● **Task**
Update the entries below so that each "common name" becomes "vernacular name", with nothing else altered.

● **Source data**
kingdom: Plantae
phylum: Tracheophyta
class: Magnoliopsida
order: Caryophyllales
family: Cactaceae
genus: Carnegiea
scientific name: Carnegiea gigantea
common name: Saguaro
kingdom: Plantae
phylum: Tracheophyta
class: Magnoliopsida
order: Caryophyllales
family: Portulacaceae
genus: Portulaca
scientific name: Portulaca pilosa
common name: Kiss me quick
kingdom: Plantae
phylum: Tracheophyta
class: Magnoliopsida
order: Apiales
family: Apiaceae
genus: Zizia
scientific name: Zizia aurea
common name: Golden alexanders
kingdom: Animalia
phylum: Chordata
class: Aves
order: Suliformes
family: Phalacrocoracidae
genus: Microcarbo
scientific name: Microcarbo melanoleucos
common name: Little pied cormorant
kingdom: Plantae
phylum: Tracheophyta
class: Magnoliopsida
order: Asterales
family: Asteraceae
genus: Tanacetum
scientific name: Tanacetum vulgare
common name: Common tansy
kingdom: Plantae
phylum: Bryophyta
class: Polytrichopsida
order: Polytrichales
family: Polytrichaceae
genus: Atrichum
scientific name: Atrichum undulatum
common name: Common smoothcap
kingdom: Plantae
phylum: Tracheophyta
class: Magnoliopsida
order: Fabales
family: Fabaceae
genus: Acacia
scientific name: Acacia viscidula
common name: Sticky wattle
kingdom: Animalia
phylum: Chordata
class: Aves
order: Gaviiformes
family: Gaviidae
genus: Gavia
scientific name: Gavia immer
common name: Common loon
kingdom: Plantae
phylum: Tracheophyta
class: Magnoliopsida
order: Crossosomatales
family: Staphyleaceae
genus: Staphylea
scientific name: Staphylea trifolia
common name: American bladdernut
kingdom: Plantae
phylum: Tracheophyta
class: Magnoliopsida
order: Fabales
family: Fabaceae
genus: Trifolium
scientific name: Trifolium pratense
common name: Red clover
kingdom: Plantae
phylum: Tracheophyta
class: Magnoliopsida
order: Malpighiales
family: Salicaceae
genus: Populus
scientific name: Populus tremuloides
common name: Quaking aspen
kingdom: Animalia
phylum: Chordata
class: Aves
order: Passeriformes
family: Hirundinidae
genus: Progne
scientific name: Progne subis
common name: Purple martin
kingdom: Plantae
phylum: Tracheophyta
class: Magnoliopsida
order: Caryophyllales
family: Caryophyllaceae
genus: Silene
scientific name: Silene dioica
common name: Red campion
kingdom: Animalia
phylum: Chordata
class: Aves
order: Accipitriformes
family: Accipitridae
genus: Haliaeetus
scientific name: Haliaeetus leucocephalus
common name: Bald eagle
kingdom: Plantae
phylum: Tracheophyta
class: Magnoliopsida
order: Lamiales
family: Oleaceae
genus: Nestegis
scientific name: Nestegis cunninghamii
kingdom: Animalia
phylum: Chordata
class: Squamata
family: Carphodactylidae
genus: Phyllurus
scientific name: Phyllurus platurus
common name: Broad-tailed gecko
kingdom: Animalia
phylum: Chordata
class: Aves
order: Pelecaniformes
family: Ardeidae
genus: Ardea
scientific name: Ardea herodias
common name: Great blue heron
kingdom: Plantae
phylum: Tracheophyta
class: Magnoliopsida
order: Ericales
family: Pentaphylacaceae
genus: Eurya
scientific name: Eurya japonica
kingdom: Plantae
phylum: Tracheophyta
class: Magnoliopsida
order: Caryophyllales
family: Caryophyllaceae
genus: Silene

● **Final answer**
kingdom: Plantae
phylum: Tracheophyta
class: Magnoliopsida
order: Caryophyllales
family: Cactaceae
genus: Carnegiea
scientific name: Carnegiea gigantea
vernacular name: Saguaro
kingdom: Plantae
phylum: Tracheophyta
class: Magnoliopsida
order: Caryophyllales
family: Portulacaceae
genus: Portulaca
scientific name: Portulaca pilosa
vernacular name: Kiss me quick
kingdom: Plantae
phylum: Tracheophyta
class: Magnoliopsida
order: Apiales
family: Apiaceae
genus: Zizia
scientific name: Zizia aurea
vernacular name: Golden alexanders
kingdom: Animalia
phylum: Chordata
class: Aves
order: Suliformes
family: Phalacrocoracidae
genus: Microcarbo
scientific name: Microcarbo melanoleucos
vernacular name: Little pied cormorant
kingdom: Plantae
phylum: Tracheophyta
class: Magnoliopsida
order: Asterales
family: Asteraceae
genus: Tanacetum
scientific name: Tanacetum vulgare
vernacular name: Common tansy
kingdom: Plantae
phylum: Bryophyta
class: Polytrichopsida
order: Polytrichales
family: Polytrichaceae
genus: Atrichum
scientific name: Atrichum undulatum
vernacular name: Common smoothcap
kingdom: Plantae
phylum: Tracheophyta
class: Magnoliopsida
order: Fabales
family: Fabaceae
genus: Acacia
scientific name: Acacia viscidula
vernacular name: Sticky wattle
kingdom: Animalia
phylum: Chordata
class: Aves
order: Gaviiformes
family: Gaviidae
genus: Gavia
scientific name: Gavia immer
vernacular name: Common loon
kingdom: Plantae
phylum: Tracheophyta
class: Magnoliopsida
order: Crossosomatales
family: Staphyleaceae
genus: Staphylea
scientific name: Staphylea trifolia
vernacular name: American bladdernut
kingdom: Plantae
phylum: Tracheophyta
class: Magnoliopsida
order: Fabales
family: Fabaceae
genus: Trifolium
scientific name: Trifolium pratense
vernacular name: Red clover
kingdom: Plantae
phylum: Tracheophyta
class: Magnoliopsida
order: Malpighiales
family: Salicaceae
genus: Populus
scientific name: Populus tremuloides
vernacular name: Quaking aspen
kingdom: Animalia
phylum: Chordata
class: Aves
order: Passeriformes
family: Hirundinidae
genus: Progne
scientific name: Progne subis
vernacular name: Purple martin
kingdom: Plantae
phylum: Tracheophyta
class: Magnoliopsida
order: Caryophyllales
family: Caryophyllaceae
genus: Silene
scientific name: Silene dioica
vernacular name: Red campion
kingdom: Animalia
phylum: Chordata
class: Aves
order: Accipitriformes
family: Accipitridae
genus: Haliaeetus
scientific name: Haliaeetus leucocephalus
vernacular name: Bald eagle
kingdom: Plantae
phylum: Tracheophyta
class: Magnoliopsida
order: Lamiales
family: Oleaceae
genus: Nestegis
scientific name: Nestegis cunninghamii
kingdom: Animalia
phylum: Chordata
class: Squamata
family: Carphodactylidae
genus: Phyllurus
scientific name: Phyllurus platurus
vernacular name: Broad-tailed gecko
kingdom: Animalia
phylum: Chordata
class: Aves
order: Pelecaniformes
family: Ardeidae
genus: Ardea
scientific name: Ardea herodias
vernacular name: Great blue heron
kingdom: Plantae
phylum: Tracheophyta
class: Magnoliopsida
order: Ericales
family: Pentaphylacaceae
genus: Eurya
scientific name: Eurya japonica
kingdom: Plantae
phylum: Tracheophyta
class: Magnoliopsida
order: Caryophyllales
family: Caryophyllaceae
genus: Silene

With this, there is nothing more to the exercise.